[Saved entries]

──────────────────────────────

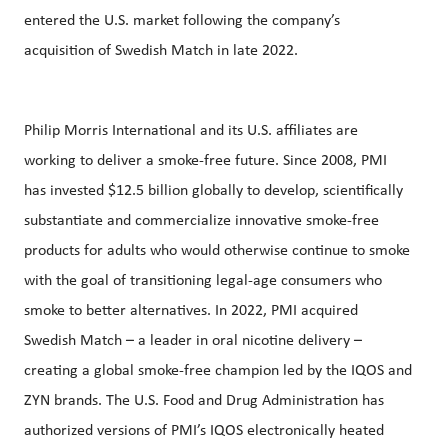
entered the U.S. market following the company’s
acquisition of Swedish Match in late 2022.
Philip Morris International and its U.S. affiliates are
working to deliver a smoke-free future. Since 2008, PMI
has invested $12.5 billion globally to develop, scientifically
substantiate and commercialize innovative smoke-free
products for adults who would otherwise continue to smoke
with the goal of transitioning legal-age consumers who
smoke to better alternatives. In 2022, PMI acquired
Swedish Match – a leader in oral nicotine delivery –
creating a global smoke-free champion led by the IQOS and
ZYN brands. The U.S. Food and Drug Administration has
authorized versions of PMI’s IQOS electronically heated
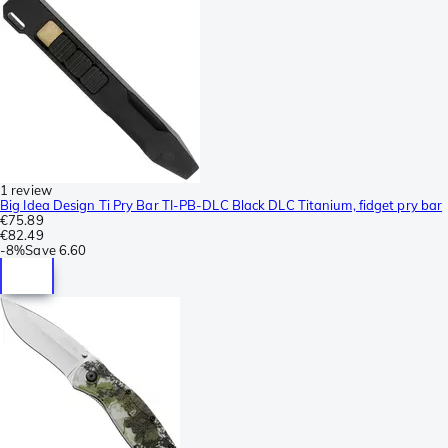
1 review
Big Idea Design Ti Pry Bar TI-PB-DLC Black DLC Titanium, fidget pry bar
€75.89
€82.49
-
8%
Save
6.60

──────────────────────────────

◆ **TASK TO CARRY OUT**
Without including any picture, restate every entry above exactly.

◆ **ANSWER BOX**
entered the U.S. market following the company’s
acquisition of Swedish Match in late 2022.
Philip Morris International and its U.S. affiliates are
working to deliver a smoke-free future. Since 2008, PMI
has invested $12.5 billion globally to develop, scientifically
substantiate and commercialize innovative smoke-free
products for adults who would otherwise continue to smoke
with the goal of transitioning legal-age consumers who
smoke to better alternatives. In 2022, PMI acquired
Swedish Match – a leader in oral nicotine delivery –
creating a global smoke-free champion led by the IQOS and
ZYN brands. The U.S. Food and Drug Administration has
authorized versions of PMI’s IQOS electronically heated
1 review
Big Idea Design Ti Pry Bar TI-PB-DLC Black DLC Titanium, fidget pry bar
€75.89
€82.49
-
8%
Save
6.60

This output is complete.